TW and CTC don't market to women specifically



Former competitive gymnast Kerri Carlson and mountain bike coach Candace Shadley know what women want.

How else to explain why Carlson's every WOMAN conference and Shadley's Trek Dirt Series mountain bike camps have snowballed in the past decade?

"My sense is that it's a growing industry because women generally are more active and they have the means," said Carlson, as she puts the finishing touches on the tenth annual every WOMAN conference in Whistler May 24-26.

"every WOMAN is about having fun and connecting in a really uncontrived way," said Carlson. "(It's about) using exercise as a vehicle to advance your goals in life."

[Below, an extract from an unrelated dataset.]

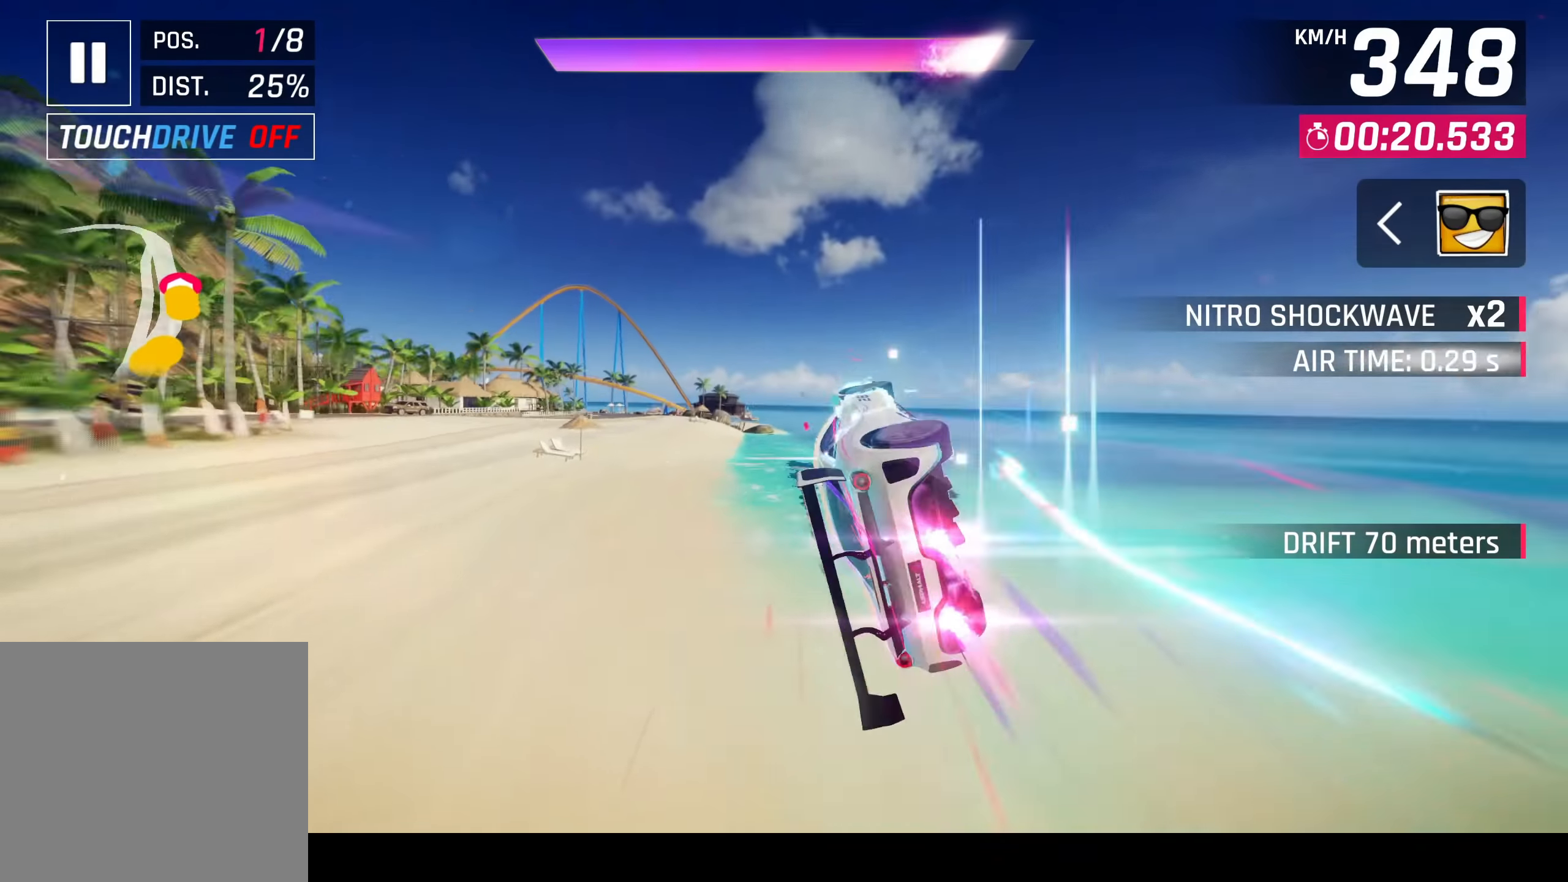
{"buttons": [], "left_stick": "left", "right_stick": "center", "events": []}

The numbers speak for themselves. Ten years ago there were 60 participants at every WOMAN and 20 workshops; this weekend there will be more than 250 participants choosing from 100 workshops from zoomba to yoga, mountain biking to capoeira, as well as workshops on financial planning and menopause.

Shadley sees the same thing with her Dirt Series mountain bike camps, primarily for women with a handful of co-ed camps over the summer. There is a co-ed camp this weekend in Whistler.

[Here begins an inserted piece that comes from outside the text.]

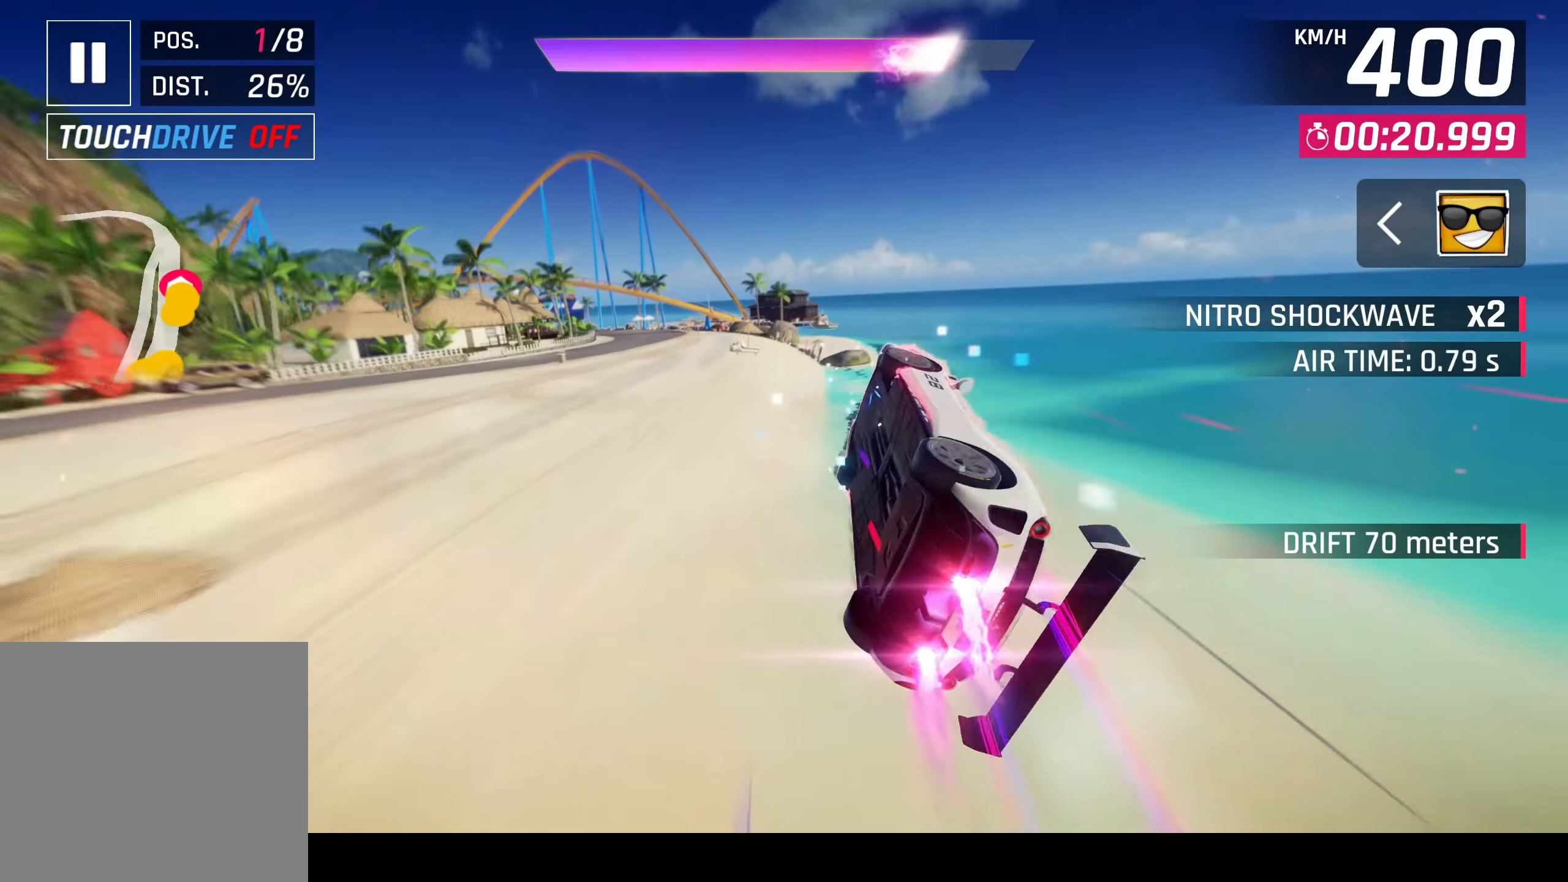
{"buttons": [], "left_stick": "left", "right_stick": "center", "events": []}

Thirteen years ago she hosted three camps and drew 100 participants; this year there are 19 camps and a 1,000 participants. Her waitlists to get into the camps are growing by the day. From her perspective, the female market is a huge growth niche market, a critical market too.

"To me, (women) are not just the lowest hanging fruit but we're connected to all the other fruit," she said.

What she means is that once women get into a sport then the family comes into the sport or the couple embraces the sport together.

Women are the planners, the organizers and more often than not, the keepers of the family budget and the decision makers.

"I think it shows the sport has reached another level when women are in it," said Shadley.

Tourism Whistler does not have numbers on women as a niche market, nor does it specifically market to this segment.

"We design our marketing campaigns strategically and while we haven't segmented women as a niche market, they are incorporated into our campaigns," explained Patricia Westerholm, Tourism Whistler's manager of corporate communications.

While Tourism Whistler may not target women through traditional advertising, it does promote niche markets through other channels like social media.

Likewise, the Canadian Tourism Commission does not target women or men in their marketing, using a different way of targeting markets such as travel motivation and interests.

Every Woman takes place this weekend at various locations.